**TRY IT:**
Using the conference report below on the timber ground floor case study, list everything Dr Woodard says innovation requires.
[READING TEXT — start]
Integrating innovative thinking into a wood product business
Case Study – Taking a New Prefabricated Lightweight Timber Ground Floor System to Market
At the recent Wood Innovations conference held in Melbourne at the Bayview Hotel, Dr Alastair Woodard of TPC Solutions presented a case study: Taking a New Prefabricated Lightweight Timber Ground Floor System to Market.
When he opened his talk he was quick to point out that he speaks very fast, this was no exaggeration since he packed as much into his presentation as it would take another person two sessions to complete. Hence this is a long but informative representation of what he discussed.
Innovation and the norm.
As Dr Woodard said this case study is an excellent example of not just innovation but just as importantly industry collaboration.
“Innovation is the mechanism that allows businesses to change their products and services to adapt to the growth in the market place,” he said. “Innovation requires new ways of working, better collaboration and improved skills.
[READING TEXT — finish]
[DATASET SECTION — start]
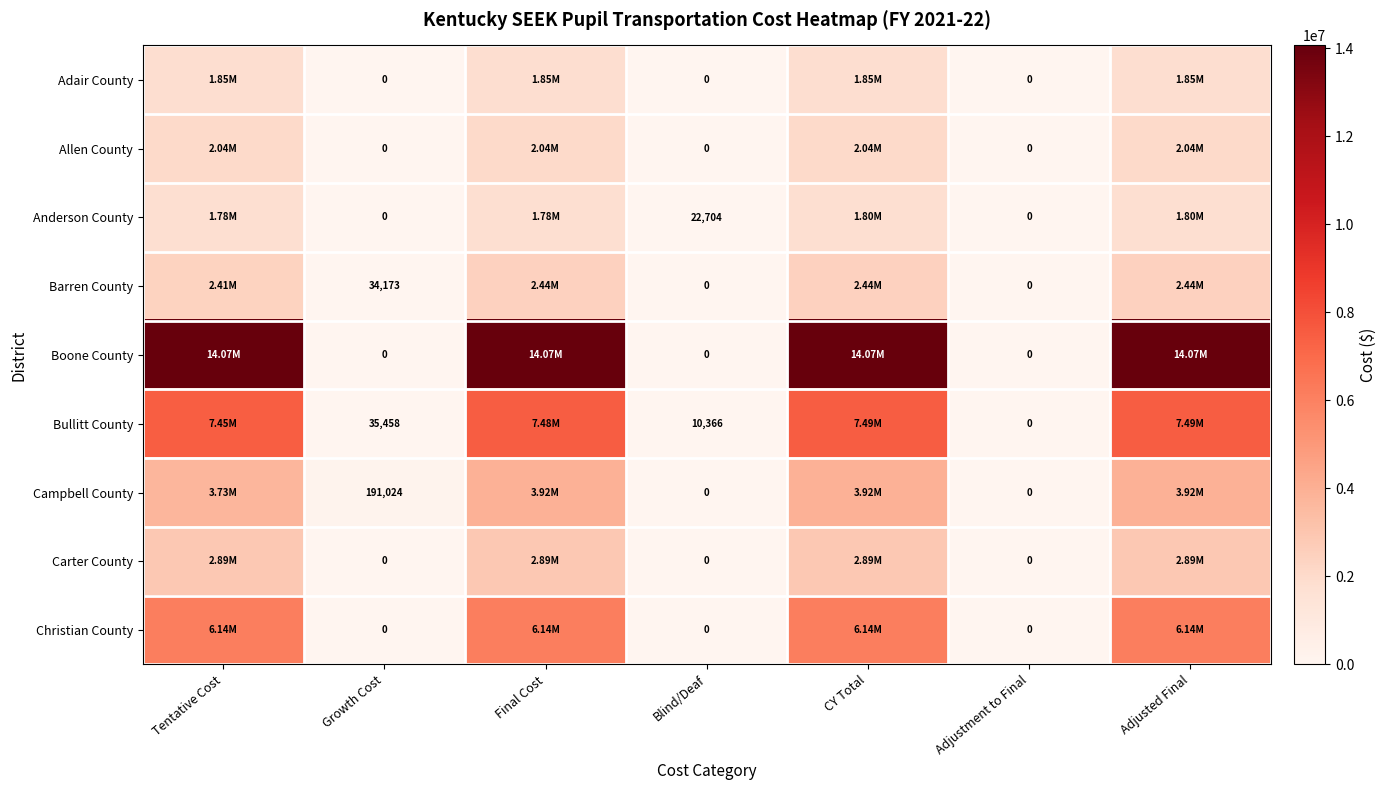

What is the spread (max minus min) of values at Blind/Deaf?

22704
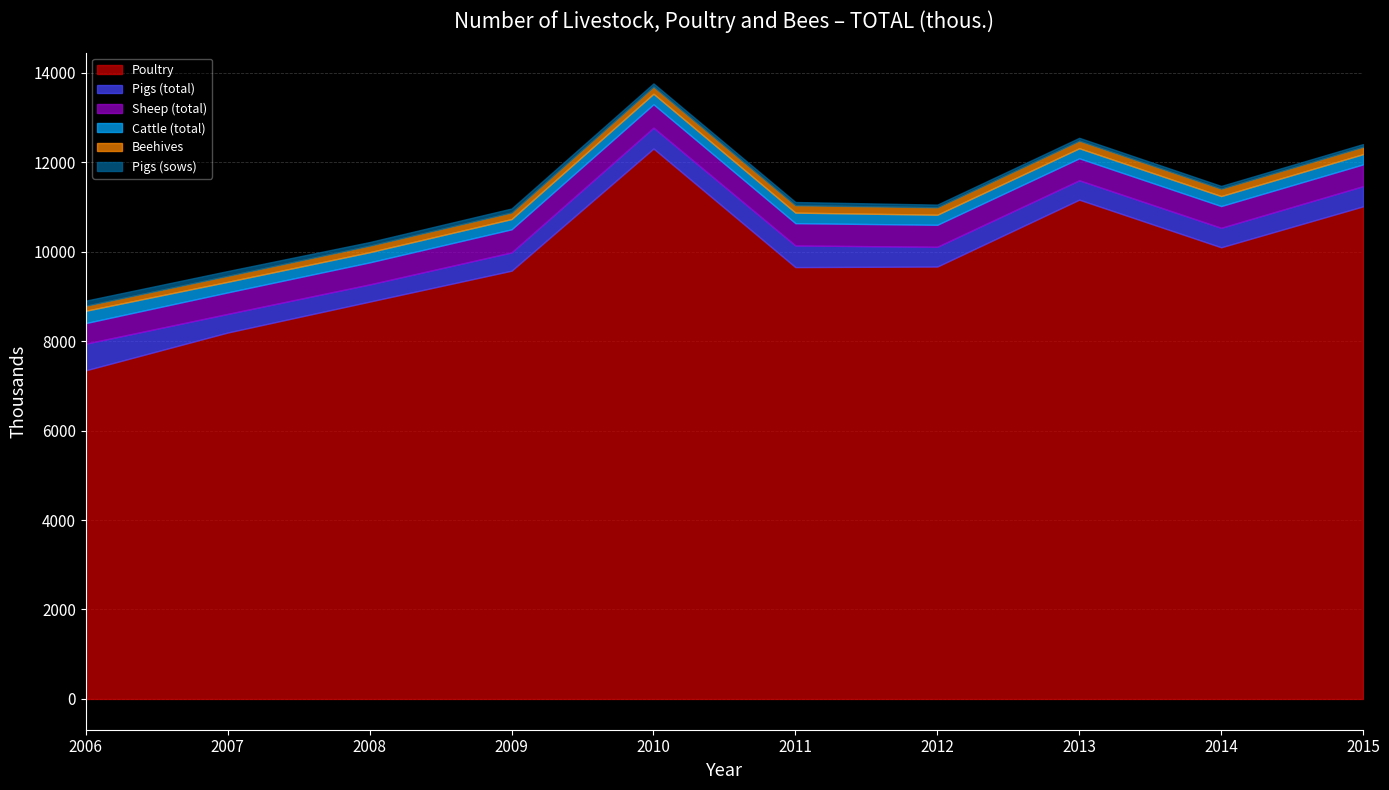

True or false: Poultry has a value of 8882 at 2008.

True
[DATASET SECTION — finish]
**OUTPUT:**
- New ways of working
- Better collaboration
- Improved skills